Are those your sponsors?
I ride for Five Mile Longboards, Divine Wheel Co. Timeship Racing. I do sales for Aera Trucks. And get flow from a few other companies including Holesom, Skanunu Bearing Cleaner & Lube, and Deville bearings.
When did you get on the teams?
By midwinter last year I was really itching to move out of NYC for good so it just kinda made sense to move on and off the Bustin team. Shortly after I hit up Dan and Cody over at Five Mile Longboards, a truly grassroots Tacoma based company where they make some seriously sweet boards. I wanted to be part of a smaller more family oriented company, where not only could I be truly stoked to ride their boards, but also grow with them. After quitting Bustin, I realised I would no longer have access to wheels so I hit up Dubes over at Divine. He happened to be in the market to put a chick on the team so it just kinda worked out. It’s great to represent and ride for companies you believe and trust in, where you can honestly look someone in the eye and rave about how much you like the products they make. Joe over at Timeship has been nice enough to hook me up with gloves, even a sassy set with custom cheetah print trim. Thanks to my Holesom scented slide pucks, my gloves don’t smell so bad anymore, but rather like bubble gum and blueberry. I scored my Aeras by doing some sales work for Kevin, and I’m not kidding when I say getting those trucks was the best thing that has ever happened to my skating; switching to Aeras from cast trucks is analogous to giving someone glasses who never knew they were blind. Yeah they are that awesome. I am a lucky girl!

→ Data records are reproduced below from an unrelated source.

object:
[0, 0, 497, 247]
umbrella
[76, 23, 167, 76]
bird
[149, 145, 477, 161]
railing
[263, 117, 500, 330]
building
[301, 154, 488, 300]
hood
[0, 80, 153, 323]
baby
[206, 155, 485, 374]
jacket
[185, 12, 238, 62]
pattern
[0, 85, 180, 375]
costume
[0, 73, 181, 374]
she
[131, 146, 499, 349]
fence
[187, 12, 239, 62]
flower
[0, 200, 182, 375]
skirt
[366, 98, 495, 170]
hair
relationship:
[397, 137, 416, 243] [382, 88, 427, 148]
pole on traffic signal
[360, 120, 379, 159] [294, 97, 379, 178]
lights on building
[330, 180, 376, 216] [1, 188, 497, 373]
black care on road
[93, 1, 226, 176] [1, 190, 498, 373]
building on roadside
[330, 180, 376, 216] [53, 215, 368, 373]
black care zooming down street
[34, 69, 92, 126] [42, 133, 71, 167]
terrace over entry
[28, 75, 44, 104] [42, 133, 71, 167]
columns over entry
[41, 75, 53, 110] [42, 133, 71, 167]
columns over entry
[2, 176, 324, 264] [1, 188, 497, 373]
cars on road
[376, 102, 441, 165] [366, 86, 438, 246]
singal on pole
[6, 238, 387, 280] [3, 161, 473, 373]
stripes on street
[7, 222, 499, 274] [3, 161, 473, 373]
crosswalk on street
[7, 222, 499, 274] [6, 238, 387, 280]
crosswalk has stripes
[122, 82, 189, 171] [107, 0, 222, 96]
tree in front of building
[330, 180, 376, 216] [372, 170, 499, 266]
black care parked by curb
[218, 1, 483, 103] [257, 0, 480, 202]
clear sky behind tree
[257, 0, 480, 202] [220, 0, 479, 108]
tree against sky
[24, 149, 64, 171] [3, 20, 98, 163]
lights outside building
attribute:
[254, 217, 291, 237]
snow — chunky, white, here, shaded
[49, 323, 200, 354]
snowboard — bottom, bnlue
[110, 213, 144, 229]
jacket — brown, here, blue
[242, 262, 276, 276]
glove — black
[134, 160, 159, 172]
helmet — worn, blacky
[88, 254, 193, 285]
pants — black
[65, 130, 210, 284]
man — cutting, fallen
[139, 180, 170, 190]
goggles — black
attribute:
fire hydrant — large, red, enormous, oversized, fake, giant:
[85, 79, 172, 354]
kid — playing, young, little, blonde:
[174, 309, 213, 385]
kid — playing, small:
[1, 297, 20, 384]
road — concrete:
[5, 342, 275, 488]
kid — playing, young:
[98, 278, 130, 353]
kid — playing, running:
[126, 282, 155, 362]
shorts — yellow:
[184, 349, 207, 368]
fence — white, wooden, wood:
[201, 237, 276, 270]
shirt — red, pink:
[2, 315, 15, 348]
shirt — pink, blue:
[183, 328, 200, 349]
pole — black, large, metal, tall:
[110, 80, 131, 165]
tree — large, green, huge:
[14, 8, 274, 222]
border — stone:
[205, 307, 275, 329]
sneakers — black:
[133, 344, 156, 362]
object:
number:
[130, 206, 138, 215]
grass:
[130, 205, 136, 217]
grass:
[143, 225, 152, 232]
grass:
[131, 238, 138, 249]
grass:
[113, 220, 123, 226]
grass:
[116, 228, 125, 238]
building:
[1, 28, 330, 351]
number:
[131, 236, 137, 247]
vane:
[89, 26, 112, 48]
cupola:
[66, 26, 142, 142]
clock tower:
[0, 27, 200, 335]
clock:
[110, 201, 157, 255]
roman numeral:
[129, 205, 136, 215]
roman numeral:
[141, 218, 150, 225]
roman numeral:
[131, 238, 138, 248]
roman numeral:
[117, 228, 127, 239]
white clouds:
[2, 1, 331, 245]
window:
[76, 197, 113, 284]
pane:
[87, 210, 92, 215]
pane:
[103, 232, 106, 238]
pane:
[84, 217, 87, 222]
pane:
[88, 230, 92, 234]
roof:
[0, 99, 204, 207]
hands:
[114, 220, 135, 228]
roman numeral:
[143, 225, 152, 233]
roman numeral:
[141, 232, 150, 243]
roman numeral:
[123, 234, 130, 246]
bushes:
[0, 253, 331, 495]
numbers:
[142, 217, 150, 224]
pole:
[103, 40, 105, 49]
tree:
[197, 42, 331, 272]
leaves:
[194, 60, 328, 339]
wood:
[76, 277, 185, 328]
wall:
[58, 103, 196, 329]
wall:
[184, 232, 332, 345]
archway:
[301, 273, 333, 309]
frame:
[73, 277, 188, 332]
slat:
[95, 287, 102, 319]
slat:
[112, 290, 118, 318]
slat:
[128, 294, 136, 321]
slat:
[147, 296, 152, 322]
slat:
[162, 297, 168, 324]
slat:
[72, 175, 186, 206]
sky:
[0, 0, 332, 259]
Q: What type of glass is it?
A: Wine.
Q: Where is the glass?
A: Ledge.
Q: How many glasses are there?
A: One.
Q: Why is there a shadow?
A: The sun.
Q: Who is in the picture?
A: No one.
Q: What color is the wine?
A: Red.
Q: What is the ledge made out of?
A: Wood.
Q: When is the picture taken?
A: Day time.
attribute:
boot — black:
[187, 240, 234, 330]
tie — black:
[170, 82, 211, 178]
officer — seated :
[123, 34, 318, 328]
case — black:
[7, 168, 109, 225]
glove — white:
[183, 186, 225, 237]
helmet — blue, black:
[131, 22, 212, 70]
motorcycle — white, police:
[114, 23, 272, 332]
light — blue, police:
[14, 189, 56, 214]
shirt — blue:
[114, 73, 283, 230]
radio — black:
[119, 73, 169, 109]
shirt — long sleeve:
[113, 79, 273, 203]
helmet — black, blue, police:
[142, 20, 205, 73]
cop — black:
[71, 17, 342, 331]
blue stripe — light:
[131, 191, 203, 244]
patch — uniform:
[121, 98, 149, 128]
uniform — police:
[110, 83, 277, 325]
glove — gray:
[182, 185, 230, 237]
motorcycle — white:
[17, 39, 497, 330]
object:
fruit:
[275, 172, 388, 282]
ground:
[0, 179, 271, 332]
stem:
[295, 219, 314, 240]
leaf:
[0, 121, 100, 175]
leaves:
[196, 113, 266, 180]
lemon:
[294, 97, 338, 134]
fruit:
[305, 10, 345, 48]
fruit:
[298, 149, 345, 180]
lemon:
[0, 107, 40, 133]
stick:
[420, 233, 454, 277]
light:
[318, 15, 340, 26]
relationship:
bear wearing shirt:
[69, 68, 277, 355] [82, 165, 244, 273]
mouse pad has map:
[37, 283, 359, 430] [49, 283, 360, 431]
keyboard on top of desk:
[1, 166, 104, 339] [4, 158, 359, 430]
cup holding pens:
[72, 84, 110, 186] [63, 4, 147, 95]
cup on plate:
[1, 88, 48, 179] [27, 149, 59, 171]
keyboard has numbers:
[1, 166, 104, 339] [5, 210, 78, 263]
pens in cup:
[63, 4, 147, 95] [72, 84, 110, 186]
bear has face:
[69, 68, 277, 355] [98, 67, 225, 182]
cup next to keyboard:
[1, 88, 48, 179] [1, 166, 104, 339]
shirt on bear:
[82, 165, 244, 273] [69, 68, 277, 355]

What do you do when you’re not skating?
Let’s see…hummm. I really hate this question. I’m a pretty hyper, active and outgoing person so I’m always trying to do something that doesn’t involve sitting still for too long.
What are your plans for this season?
After Maryhill Festival of Speed I’m going into Canada and, depending on what my sponsors can do for me, I’m planning on hitting as many events during July/August as possible. In particular, I’m really looking forward to the She-Ride first. The first ever all ladies Maryhill freeride July 28th-29th and I also really want to make it to Giants Head.
What’s the sheride?
This year the infamous Maryhill Loops road will play host to its first ever all female freeride event. It’s not a competition, but a gathering for girl riders from all over the world to get together, support, and learn from each other. This is huge in the world of female longboarding and I can’t wait to meet and skate with my fellow shred sisters!
No distance skating in the forseeable future?
Eh, honestly I’m pretty out of shape when it comes to endurance sports right now. I don’t run distance anymore like I used too nor do I live in the city anymore and skate everywhere I go so I can’t imagine my distance skating is up to par. That being the case, I still have remarkable muscle memory and I’m pretty sure it wouldn’t be too hard for me to start kicking ass again. I’m just more focused on other elements of skating at the moment.
Choose 3 numbers between 1 – 31
11, 13, 31
11 – What’s your favourite website
13 – Do you have a pet?
I have two cats at my parents house in Florida. Chloe and Uncle Kitty. They’re pretty rad cats.
31 – Laura Hatwell asks – what makes you a happy skater?
Nothing makes me happier then a session in nice sunny weather with rad people. Being around other stoked skaters is pretty awesome.
It’s been great talking to you Shocky Wocky. Maybe catch you at the next broadway bomb?
Hopefully. I’d love to go again, but I’m not stuck on it. Presumably, I’ll be living on the west coast come October (when the race is) and may not be in a financial position to get myself out to NYC, but we’ll see.
Any thank yous?
Oh man so many! Let’s see, big thanks to my sponsors first off, and of course to Mom and Dad for being supportive. And a big thanks to the longboarding community in general for being so welcoming and awesome, and for making me truly honored to be a part of it.